Text:

Citizens fined $35M for under-crediting depositors

THREE FEDERAL REGULATORY AGENCIES - the Consumer Financial Protection Bureau, the Federal Deposit Insurance Corp. and the Office of the Comptroller of Currency - have fined Citizens Financial Group for failing to fully credit depositors between 2011 and 2013.
THREE FEDERAL REGULATORY AGENCIES - the Consumer Financial Protection Bureau, the Federal Deposit Insurance Corp. and the Office of the Comptroller of Currency - have fined Citizens Financial Group for failing to fully credit depositors between 2011 and 2013.

PROVIDENCE – Three federal regulators on Wednesday ordered Citizens Financial Group Inc. and its subsidiaries to pay at least $34.5 million in federal fines, a civil penalty and restitution for failing to credit some consumers with the full amount of their deposits.

The Consumer Financial Protection Bureau, the Federal Deposit Insurance Corp. and the Office of the Comptroller of Currency took the action against Providence-based Citizens Financial, with $137.7 billion in assets, and its subsidiaries Citizens Bank NA and Citizens Bank of Pennsylvania.

Given material:
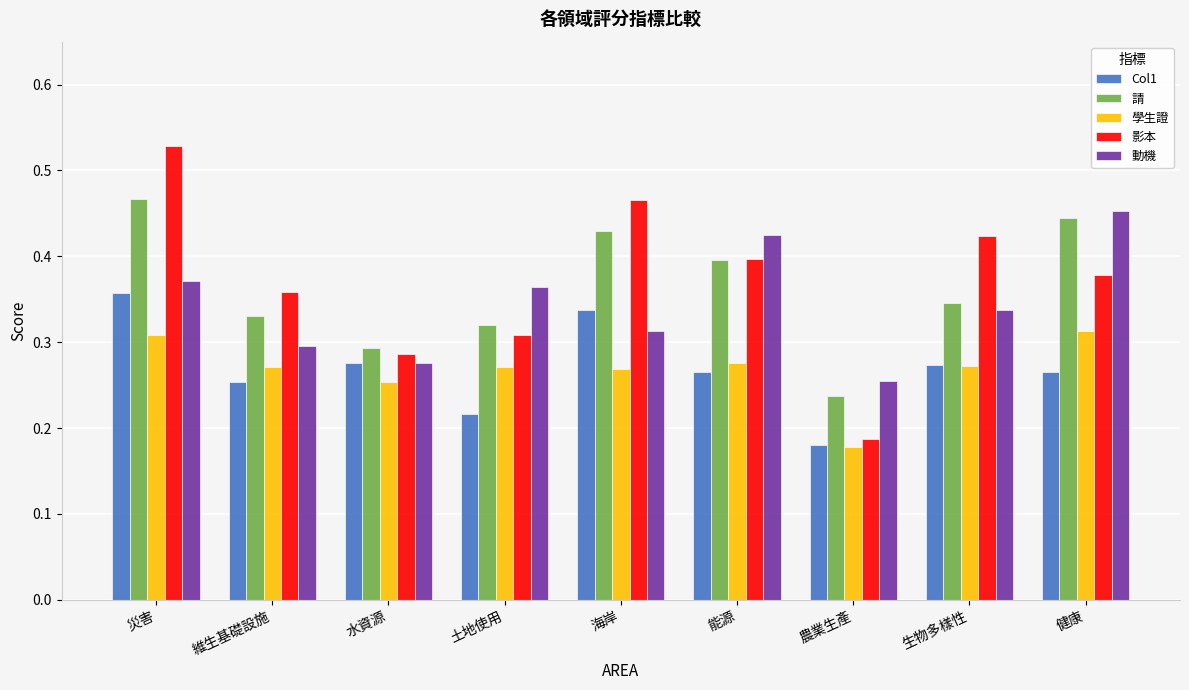

What is the sum of all Col1 values?

2.4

Study questions:
#1 Decide whether each statement agrees with the article on the Citizens Financial fine, answering yes or no and quoting the deciding words: (a) the regulators ordered payment of at least $34.5 million; (b) Citizens Financial is based in Boston; (c) the crediting failures took place between 2011 and 2013.
#2 Pick up the article on the Citizens Financial fine after its last sentence and continue it.
The lines have no connection to the article on the Citizens Financial fine.

Answers to this exercise:
#1
(a) Yes: "pay at least $34.5 million in federal fines, a civil penalty and restitution"
(b) No: "Providence-based Citizens Financial"
(c) Yes: "failing to fully credit depositors between 2011 and 2013"

#2
Citizens, in a statement, said past practices and disclosures “could have been better,” but that the company has since implemented a new teller system, completely installed in the fourth quarter of 2013, that now automates the process.

“As we continue to improve our performance as a company, we are pleased to have resolved this matter from an earlier era,” the company said in a statement. “We strive to do our best for our customers every day and to do right by consumers when issues like this come to light. We are working with our regulators to make appropriate redress as quickly as possible.”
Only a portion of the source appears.